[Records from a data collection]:
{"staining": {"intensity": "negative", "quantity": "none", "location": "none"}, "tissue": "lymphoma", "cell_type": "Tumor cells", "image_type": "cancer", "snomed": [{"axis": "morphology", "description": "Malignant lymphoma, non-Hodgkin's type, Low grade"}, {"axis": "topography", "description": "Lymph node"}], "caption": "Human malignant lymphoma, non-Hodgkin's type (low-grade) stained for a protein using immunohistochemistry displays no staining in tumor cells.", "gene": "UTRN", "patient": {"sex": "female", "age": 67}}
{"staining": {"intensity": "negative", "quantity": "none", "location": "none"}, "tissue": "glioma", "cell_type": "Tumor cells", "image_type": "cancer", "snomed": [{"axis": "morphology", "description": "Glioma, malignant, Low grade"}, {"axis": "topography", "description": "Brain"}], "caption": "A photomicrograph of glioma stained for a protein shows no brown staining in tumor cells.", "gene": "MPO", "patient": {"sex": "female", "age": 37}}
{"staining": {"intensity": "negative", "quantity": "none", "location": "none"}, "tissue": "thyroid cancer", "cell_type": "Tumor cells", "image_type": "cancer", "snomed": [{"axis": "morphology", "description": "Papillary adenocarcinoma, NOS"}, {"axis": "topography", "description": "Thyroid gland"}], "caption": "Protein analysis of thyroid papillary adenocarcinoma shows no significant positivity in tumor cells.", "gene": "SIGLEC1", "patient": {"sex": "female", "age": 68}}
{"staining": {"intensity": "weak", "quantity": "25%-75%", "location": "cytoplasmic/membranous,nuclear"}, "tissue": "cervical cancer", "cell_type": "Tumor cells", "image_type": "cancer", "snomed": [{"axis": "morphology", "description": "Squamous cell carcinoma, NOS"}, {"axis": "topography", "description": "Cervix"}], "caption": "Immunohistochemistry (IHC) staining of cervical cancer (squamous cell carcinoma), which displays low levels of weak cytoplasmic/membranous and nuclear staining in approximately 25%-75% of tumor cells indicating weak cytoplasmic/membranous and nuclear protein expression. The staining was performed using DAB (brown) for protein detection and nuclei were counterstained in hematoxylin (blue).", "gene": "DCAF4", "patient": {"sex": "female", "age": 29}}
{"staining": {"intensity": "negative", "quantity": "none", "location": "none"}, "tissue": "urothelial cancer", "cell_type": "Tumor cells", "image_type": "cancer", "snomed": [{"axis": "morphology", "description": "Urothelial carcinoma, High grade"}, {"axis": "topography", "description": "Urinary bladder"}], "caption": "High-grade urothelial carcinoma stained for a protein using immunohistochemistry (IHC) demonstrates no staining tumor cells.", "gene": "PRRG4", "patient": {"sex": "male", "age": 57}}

[To do]:
All lines of the data above must be repeated exactly.

[Written reply]:
{"staining": {"intensity": "negative", "quantity": "none", "location": "none"}, "tissue": "lymphoma", "cell_type": "Tumor cells", "image_type": "cancer", "snomed": [{"axis": "morphology", "description": "Malignant lymphoma, non-Hodgkin's type, Low grade"}, {"axis": "topography", "description": "Lymph node"}], "caption": "Human malignant lymphoma, non-Hodgkin's type (low-grade) stained for a protein using immunohistochemistry displays no staining in tumor cells.", "gene": "UTRN", "patient": {"sex": "female", "age": 67}}
{"staining": {"intensity": "negative", "quantity": "none", "location": "none"}, "tissue": "glioma", "cell_type": "Tumor cells", "image_type": "cancer", "snomed": [{"axis": "morphology", "description": "Glioma, malignant, Low grade"}, {"axis": "topography", "description": "Brain"}], "caption": "A photomicrograph of glioma stained for a protein shows no brown staining in tumor cells.", "gene": "MPO", "patient": {"sex": "female", "age": 37}}
{"staining": {"intensity": "negative", "quantity": "none", "location": "none"}, "tissue": "thyroid cancer", "cell_type": "Tumor cells", "image_type": "cancer", "snomed": [{"axis": "morphology", "description": "Papillary adenocarcinoma, NOS"}, {"axis": "topography", "description": "Thyroid gland"}], "caption": "Protein analysis of thyroid papillary adenocarcinoma shows no significant positivity in tumor cells.", "gene": "SIGLEC1", "patient": {"sex": "female", "age": 68}}
{"staining": {"intensity": "weak", "quantity": "25%-75%", "location": "cytoplasmic/membranous,nuclear"}, "tissue": "cervical cancer", "cell_type": "Tumor cells", "image_type": "cancer", "snomed": [{"axis": "morphology", "description": "Squamous cell carcinoma, NOS"}, {"axis": "topography", "description": "Cervix"}], "caption": "Immunohistochemistry (IHC) staining of cervical cancer (squamous cell carcinoma), which displays low levels of weak cytoplasmic/membranous and nuclear staining in approximately 25%-75% of tumor cells indicating weak cytoplasmic/membranous and nuclear protein expression. The staining was performed using DAB (brown) for protein detection and nuclei were counterstained in hematoxylin (blue).", "gene": "DCAF4", "patient": {"sex": "female", "age": 29}}
{"staining": {"intensity": "negative", "quantity": "none", "location": "none"}, "tissue": "urothelial cancer", "cell_type": "Tumor cells", "image_type": "cancer", "snomed": [{"axis": "morphology", "description": "Urothelial carcinoma, High grade"}, {"axis": "topography", "description": "Urinary bladder"}], "caption": "High-grade urothelial carcinoma stained for a protein using immunohistochemistry (IHC) demonstrates no staining tumor cells.", "gene": "PRRG4", "patient": {"sex": "male", "age": 57}}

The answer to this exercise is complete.